Alexander Forbes, 4th Lord Forbes of Pitsligo (1678–1762) was a Scottish Jacobite nobleman and refugee, also known as a writer.
==Life==

He was the only son of Alexander Forbes, 3rd Lord Forbes of Pitsligo, by Lady Sophia Erskine, third daughter of John, ninth earl of Mar, and was born 22 May 1678. He succeeded to the estates and title on the death of his father in 1691.
In early manhood, he travelled in France, made the acquaintance of Fénelon, and was introduced by him to Madame Guyon and other quietists. Their influence led him to devote attention to the mystical writers. He was an adherent of the Protestant Episcopal Church of Scotland, and a supporter of the exiled Stuart family. He was strongly opposed to the Act of Union, and on the oath of abjuration being extended to Scotland, ceased to attend Parliament.

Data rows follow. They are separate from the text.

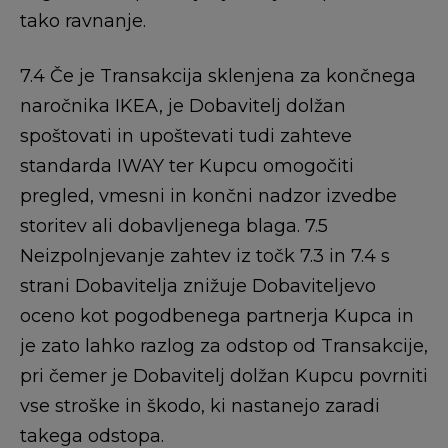
tako ravnanje.
7.4 Če je Transakcija sklenjena za končnega
naročnika IKEA, je Dobavitelj dolžan
spoštovati in upoštevati tudi zahteve
standarda IWAY ter Kupcu omogočiti
pregled, vmesni in končni nadzor izvedbe
storitev ali dobavljenega blaga. 7.5
Neizpolnjevanje zahtev iz točk 7.3 in 7.4 s
strani Dobavitelja znižuje Dobaviteljevo
oceno kot pogodbenega partnerja Kupca in
je zato lahko razlog za odstop od Transakcije,
pri čemer je Dobavitelj dolžan Kupcu povrniti
vse stroške in škodo, ki nastanejo zaradi
takega odstopa.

Having taken part in the Jacobite Rebellion of 1715 he was compelled, after the retreat of Mar, to take refuge on the continent. In 1720 he returned to Scotland, taking up residence mainly at Pitsligo, where he continued a correspondence with the quietists, and engaged in a kind of transcendental devotion. On the outbreak of the Jacobite Rebellion of 1745, though sixty-seven years of age and asthmatic, he took up arms on behalf of the Stuarts. He raised a regiment of cavalry, numbering about a hundred, and composed chiefly of Aberdeenshire gentlemen and their tenants. He arrived at Edinburgh on 8 October 1745, a few days after the Jacobite victory at the battle of Prestonpans. After the defeat at the battle of Culloden he remained in hiding near Pitsligo. His main place of concealment was a cave constructed in the arch of a bridge at a remote spot on the moors, and disguised himself as a beggar.
His estates were seized in 1748, but in the act of attainder he was named Lord Pitsligo, a misnomer for Lord Forbes of Pitsligo. On this account he tried to obtain a reversal of the attainder, but though the court of session gave judgment in his favour 10 November 1749, this decision was reversed on appeal to the House of Lords 1 February 1750. After this the search for him relaxed, and he stayed for the most part with his son at Auchiries, under the name of Mr. Brown. The Countess of Erroll conveyed messages to him using the services of Jamie Fleeman, the Laird of Udny's fool. In March 1756 a party was sent to search for him, but he hid behind a wainscot, concealed by a bed in which a lady slept. He died on 21 December 1762.